Erico Navazo se encargó de la renovación del hall de entrada y de las escaleras del Hotel Mediodía, enfrentándose a un espacio cargado de historia y significado dentro del paisaje urbano madrileño. El reto no fue recuperar una imagen pasada de manera literal, sino reinterpretar su esencia para adaptarla a un nuevo tiempo. Desde el estudio se trabajó en una intervención contenida, capaz de mantener la identidad del edificio y su atmósfera original, introduciendo a su vez un lenguaje contemporáneo que mejorara la experiencia del usuario y actualizara la funcionalidad del espacio. El hall se redefine como un espacio de bienvenida contemporáneo, respetando la identidad histórica del edificio y, al mismo tiempo, mejorando su funcionalidad, luminosidad y confort. La intervención buscó equilibrar memoria y actualidad, dotando al hotel de una imagen renovada sin perder su carácter reconocible.

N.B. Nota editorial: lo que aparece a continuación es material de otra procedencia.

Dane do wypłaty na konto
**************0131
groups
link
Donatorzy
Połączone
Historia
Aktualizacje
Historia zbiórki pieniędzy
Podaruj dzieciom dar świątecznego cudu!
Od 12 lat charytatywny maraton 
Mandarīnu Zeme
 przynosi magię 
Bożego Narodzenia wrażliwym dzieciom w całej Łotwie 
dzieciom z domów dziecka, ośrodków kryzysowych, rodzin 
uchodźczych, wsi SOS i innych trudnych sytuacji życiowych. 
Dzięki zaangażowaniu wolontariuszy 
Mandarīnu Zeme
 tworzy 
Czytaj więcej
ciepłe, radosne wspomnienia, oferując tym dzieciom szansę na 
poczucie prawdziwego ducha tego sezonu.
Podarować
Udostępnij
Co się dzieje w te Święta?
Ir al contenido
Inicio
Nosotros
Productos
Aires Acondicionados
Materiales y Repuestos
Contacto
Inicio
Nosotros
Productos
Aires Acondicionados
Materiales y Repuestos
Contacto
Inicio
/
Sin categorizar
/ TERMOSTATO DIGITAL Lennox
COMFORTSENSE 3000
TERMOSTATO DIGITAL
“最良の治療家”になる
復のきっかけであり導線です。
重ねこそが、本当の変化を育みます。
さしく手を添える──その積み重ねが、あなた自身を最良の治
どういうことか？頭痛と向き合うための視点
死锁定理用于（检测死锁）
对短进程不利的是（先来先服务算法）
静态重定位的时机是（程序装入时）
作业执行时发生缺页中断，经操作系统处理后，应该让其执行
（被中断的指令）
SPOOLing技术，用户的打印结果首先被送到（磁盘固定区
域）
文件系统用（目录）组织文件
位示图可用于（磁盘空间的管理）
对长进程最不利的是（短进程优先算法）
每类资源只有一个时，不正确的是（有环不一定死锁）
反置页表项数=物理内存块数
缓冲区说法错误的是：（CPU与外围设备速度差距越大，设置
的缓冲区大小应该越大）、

El proyecto se organiza en torno a un mostrador central que articula el espacio. El conjunto se completa con varias zonas de descanso y una pequeña zona de mesas y vending. Al entrar al hotel, nos encontramos con un espacio en el que las esculturas en color negro se realzan sobre un fondo verdoso que envuelve paredes y techo, generando una atmósfera envolvente y elegante. Tras el mostrador central, un papel mural de formas abstractas, sinuosas y vibrantes aporta dinamismo al conjunto. Los detalles en madera de roble, la pared de espejo envejecido y los panelados del mismo material refuerzan la sensación de profundidad y textura. Nuevas lámparas de cristal de Murano en tono ámbar aportan calidez, mientras que la alfombra de escaleras con diseño paisley acompaña el recorrido ascendente por la escalera principal. En el área de descanso, un sofá de líneas suaves y curvas dialoga con una obra de inspiración cubista situada sobre él. Frente a esta composición, una gran consola escultórica en nogal oscuro, coronada por un espejo asimétrico, introduce un contrapunto de carácter y sofisticación.
Al subir las escaleras, el espacio vuelve a envolverse en el tono verdoso que actúa como hilo conductor del proyecto, destacando el gran lucernario emplomado, recuperado del techo original de la época. En los dos núcleos laterales, el ambiente se reviste con un papel de motivos verdes y frutales. Sofás de líneas suaves, aparadores de caoba con mármol rojo y grandes espejos metálicos dialogan con lámparas de cerámica turquesa, configurando un conjunto equilibrado, cálido y con fuerte personalidad.